All the cased “Patek Rolex” watches like this that I have seen details of, bar one, have US or Canadian gold plated cases and appear to have been bought in North America. A correspondent has told me about seeing some uncased movements with this engraving about 20 years ago in Toronto.
These watches certainly have nothing to do with Patek Philippe. At first glance they do look like the sort of thing that Rolex did create in the early days. Marconi, Unicorn, RolCo etc. are similar in some ways to these, cheaper watches with invented brand names and often with Fontainemelon ébauches. But the branding “Patek Rolex” is wrong; Rolex didn't brand cheaper watches with the Rolex name, because they didn't want them to take sales from the “real” Rolex watches, and they certainly wouldn't have risked a prosecution by Patek Philippe for trademark infringement. Wilsdorf might have sailed close to the wind on occasion, but that would be going too far!
In the 1920s and 1930s there was an agreement between Rolex and Gruen, who were both shareholders in Aegler and both used Aegler manufactured movements in their watches. The agreement concerned distribution territory, that the US market would be exclusive to Gruen, and Rolex would have the rest of the world. It appears that someone in North America, knowing the rising reputation of Rolex, and of course the established reputation of Patek Philippe, decided to get hold of some Fontainemelon movements and add the engraved name “Patek Rolex” to them to take advantage of name recognition in the absence of any official presence of Rolex in the US market. Why they added Patek as well can be anyone's guess.

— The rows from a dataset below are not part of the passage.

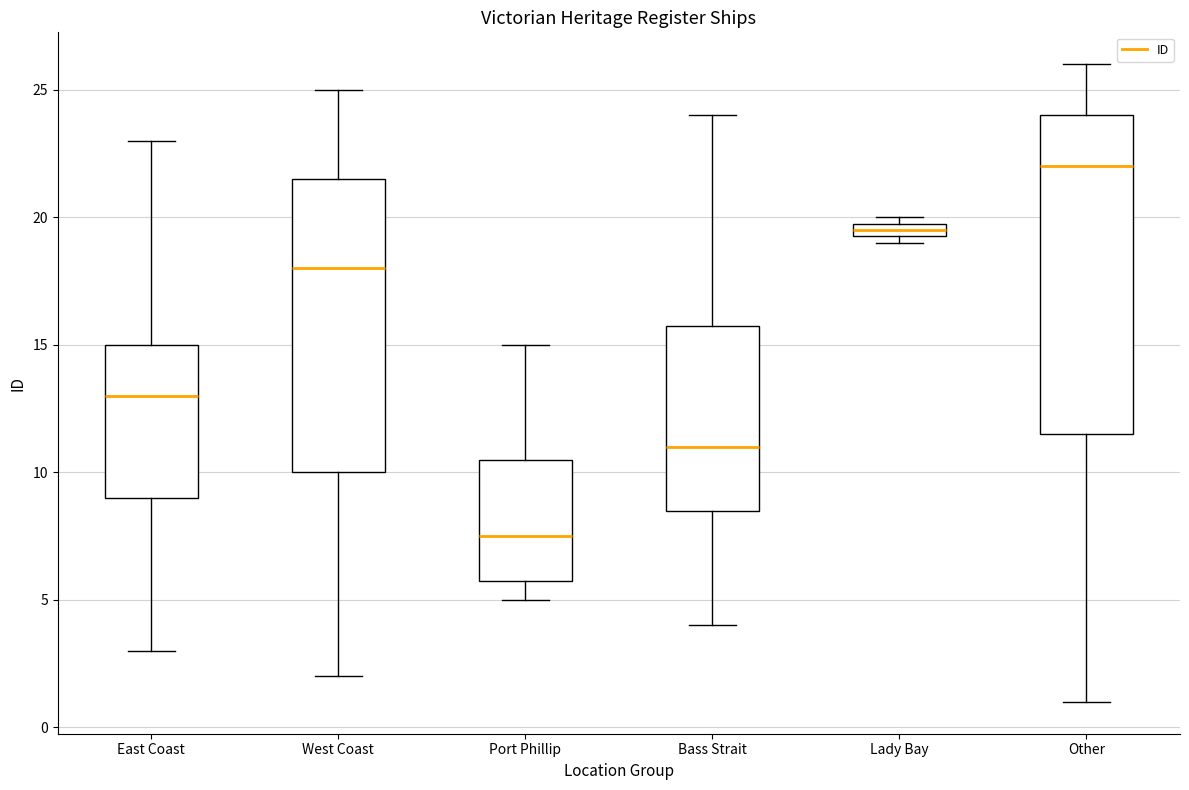

Where does the upper whisker of the box for Other end on the y-axis? The values are not printed on the chart, so give them approximately, as read against the axis.

26.0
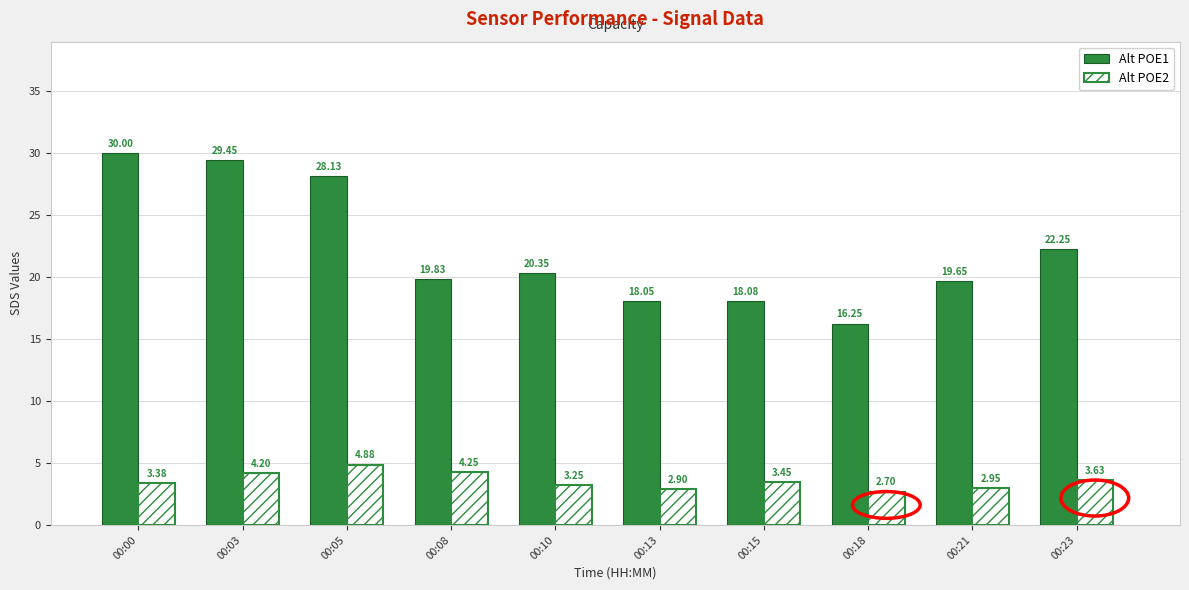

What is the maximum value shown in the chart?

30.0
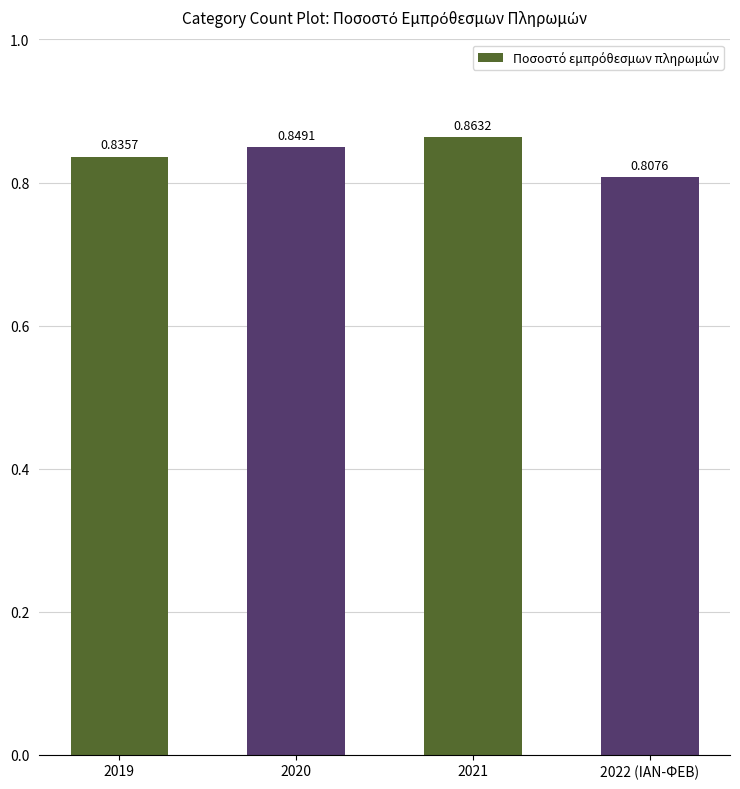

What is the sum of all values?

3.4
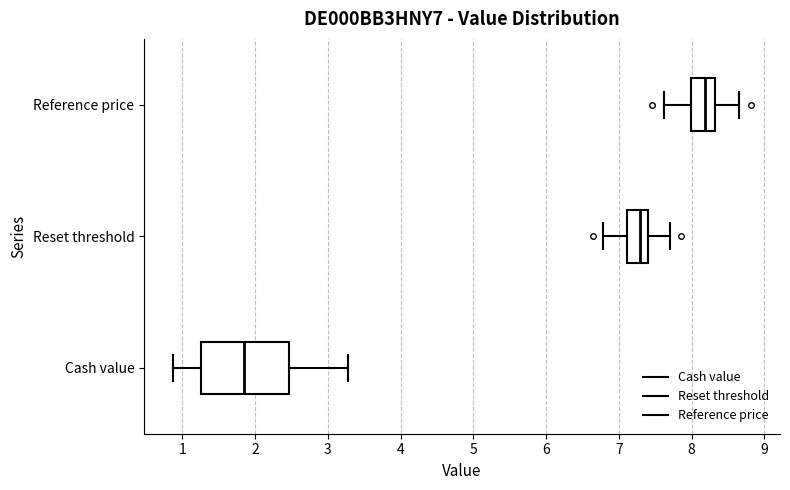

Where is the right edge of the box for Reset threshold on the x-axis? The values are not printed on the chart, so give them approximately, as read against the axis.

7.4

The two remaining mysteries are the 9 carat gold case, and the R.W.C stamp in the Chester Quality case. The 9 carat gold case definitely is a Rolex case but the watch, recently acquired with no provenance, is most likely the result of a marriage; a genuine Rolex 9 carat gold case married with a “Patek Rolex” movement originally from another watch. The RWC stamp in the Chester case is more difficult to explain, this watch has provenance back to when it was new. It may simply be a fake mark like the “Patek Rolex” engraving on the movement.